*** Opening Reading text ***

# Switching from Welness to Acana Question



## sarnoak (Apr 7, 2010)

So I feel a little guilty. I had Ramsey on Welness and well I was struggling to get him to eat. For the last 2 months I've doctored up the food enough to get him to eat at least 1/3 cup (which I knew was not enough). Then the other night he wouldn't touch it at all and went the whole day without eating. Tonight I decided to get sample bags of Acana Grasslands and Orijen 6. I tried to mix a little of the Acana with the Welness and wouldn't you know Ramsey picked every piece of the Acana out and left the Welness. I feel bad I left him go that long with food he didn't like. So what should I do about trying to start him slow if he doesn't eat the Welness?


----------



## Nikki's Mom (Feb 13, 2008)

If it were my dog, I'd give him the food he liked and wouldn't worry about transitioning as long as it doesn't upset his stomach.


----------



## LJSquishy (Feb 27, 2008)

Mine also tried to pick out all of the new food when I was switching them over, and I knew they would get upset stomachs so I fed it to them as treats for a few days, and then transitioned it.


----------



## poochie2 (Jan 14, 2010)

I agree with Nikkismom, give you malt what he likes.
Mine NEVER liked Wellness and I kept at it through to the end of the entire bag. She likes Acana too. 
I never transitioned. Just went straight to Acana without any digestive upset. I have tried many pet foods too and never transitioned.


----------



## wooflife (Aug 8, 2007)

Give him the food he likes and add a little probiotic or greek yogurt to help with digestion. He should be fine.


----------



## kathym (Aug 5, 2006)

*** Closing Reading text ***
*** Opening Data below ***

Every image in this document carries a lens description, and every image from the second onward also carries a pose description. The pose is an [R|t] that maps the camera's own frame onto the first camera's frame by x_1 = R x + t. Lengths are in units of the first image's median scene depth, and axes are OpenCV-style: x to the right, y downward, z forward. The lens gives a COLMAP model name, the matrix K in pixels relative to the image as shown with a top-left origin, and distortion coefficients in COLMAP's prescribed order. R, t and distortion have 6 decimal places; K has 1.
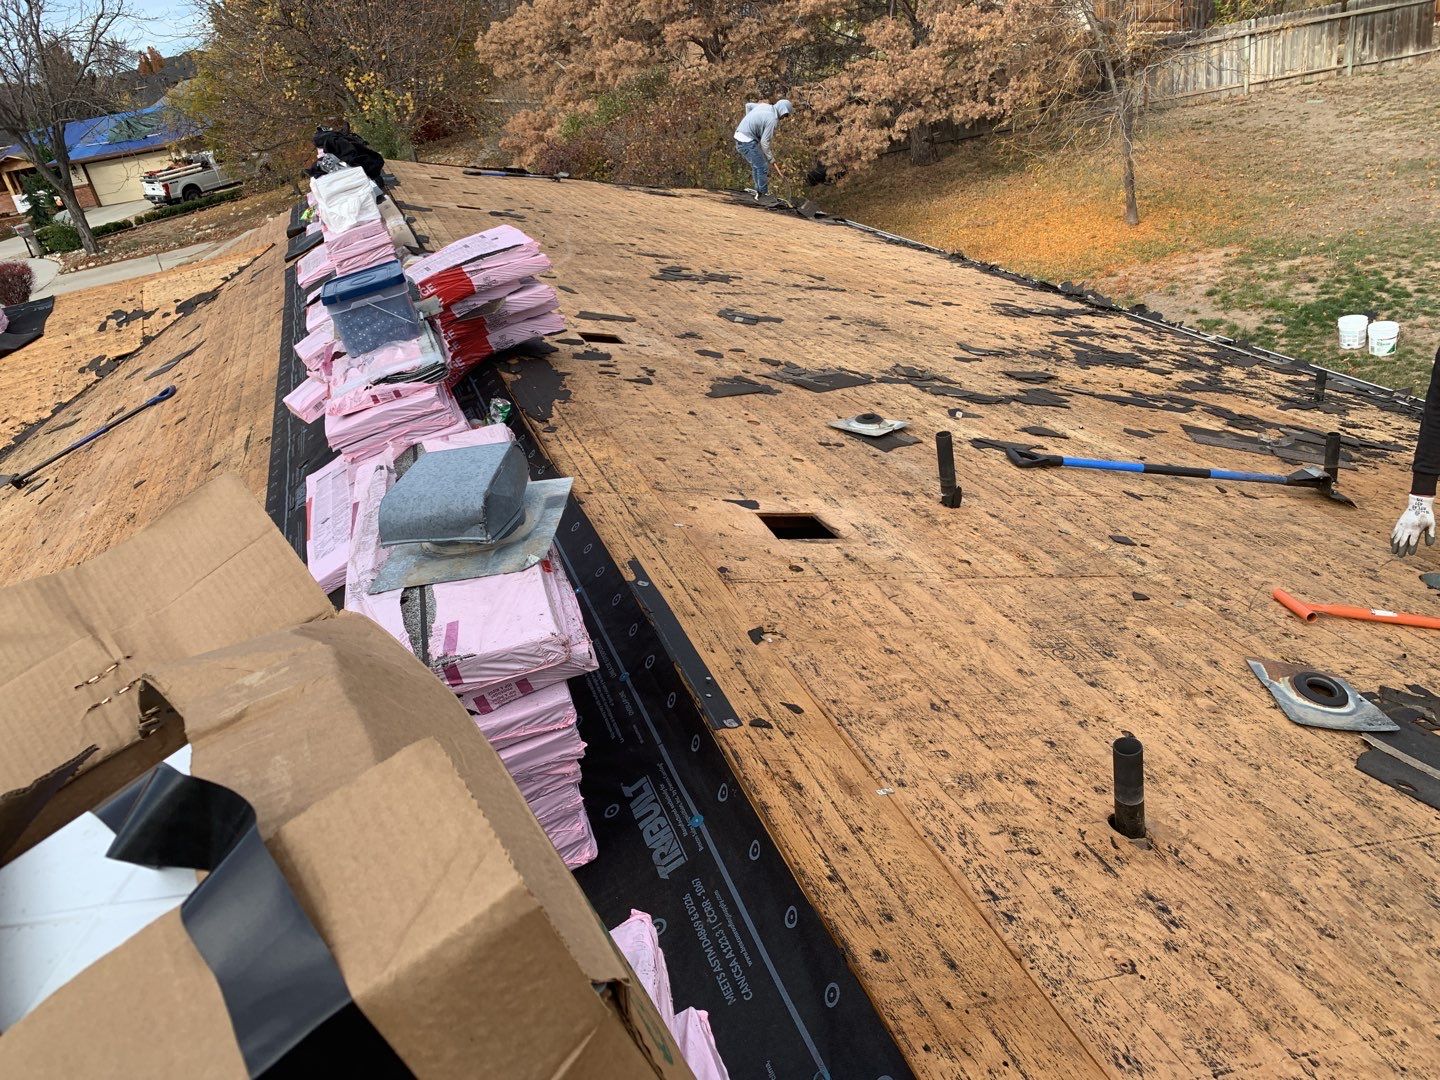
lens RADIAL K [[1088.9, 0, 720.0], [0, 1088.9, 540.0], [0, 0, 1]] dist [0.008334, 0.009924]
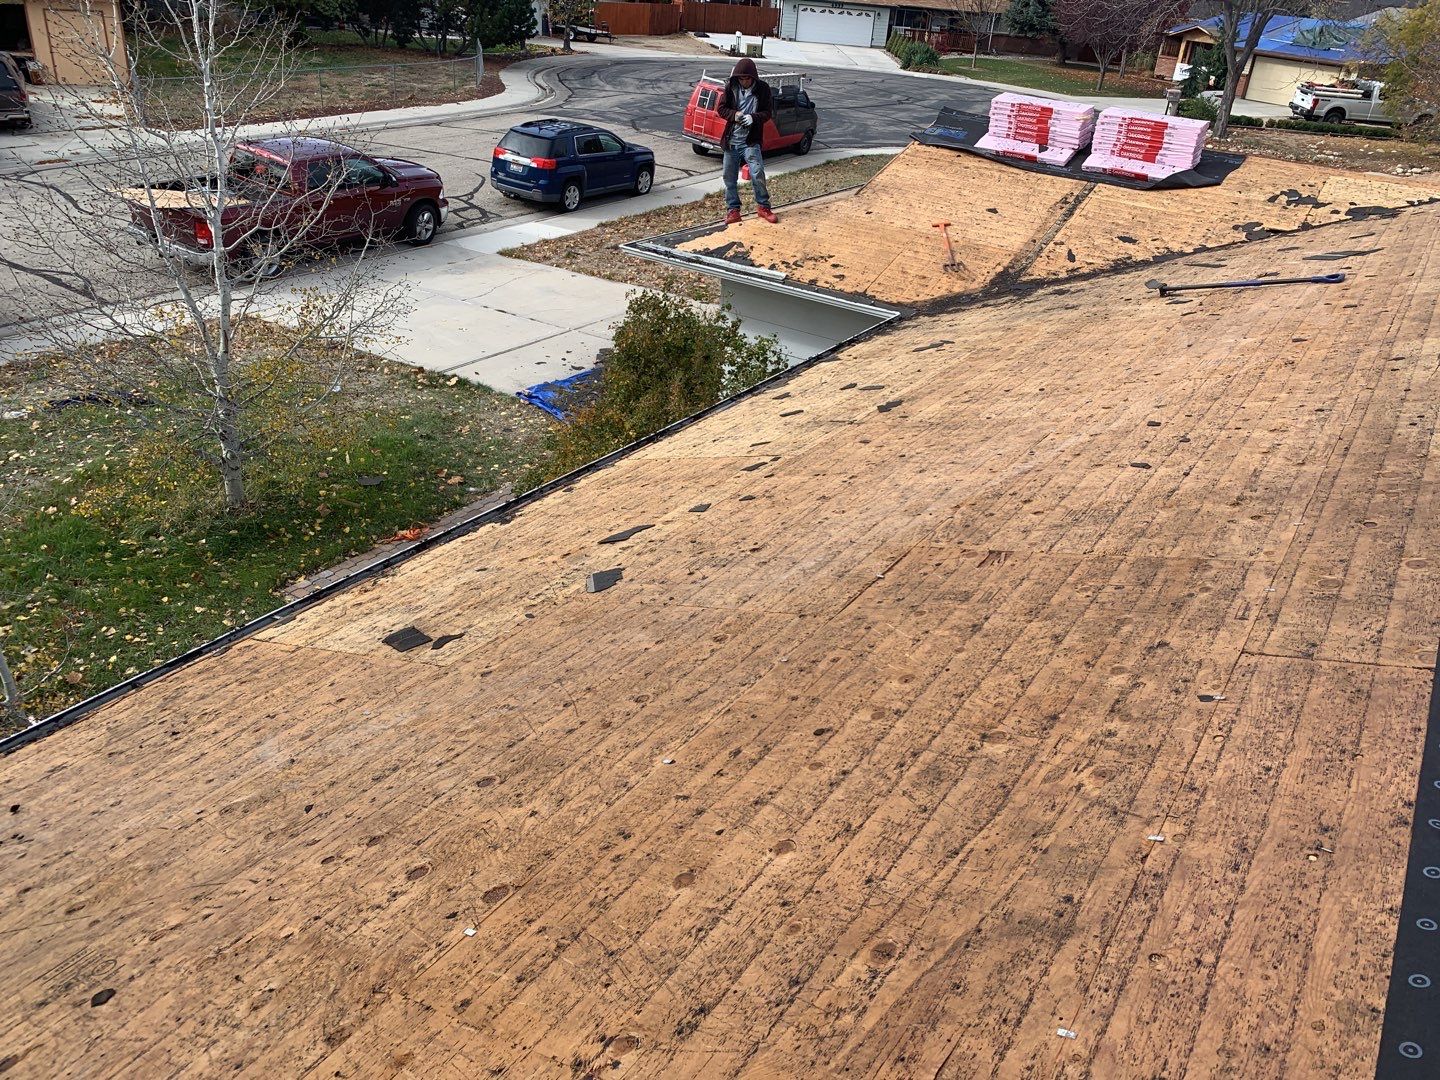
lens RADIAL K [[1088.9, 0, 720.0], [0, 1088.9, 540.0], [0, 0, 1]] dist [0.008334, 0.009924]
pose [[0.593343, 0.566674, -0.571685, -0.095824], [-0.531722, 0.809127, 0.250170, 0.086435], [0.604331, 0.155541, 0.781403, -0.080697]]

*** Closing Data below ***

--- What this task involves ---
In the forum thread about switching a dog's food, what did LJSquishy do when the dogs picked out the new food?

--- Your response ---
LJSquishy fed the new food to them as treats for a few days and then transitioned it.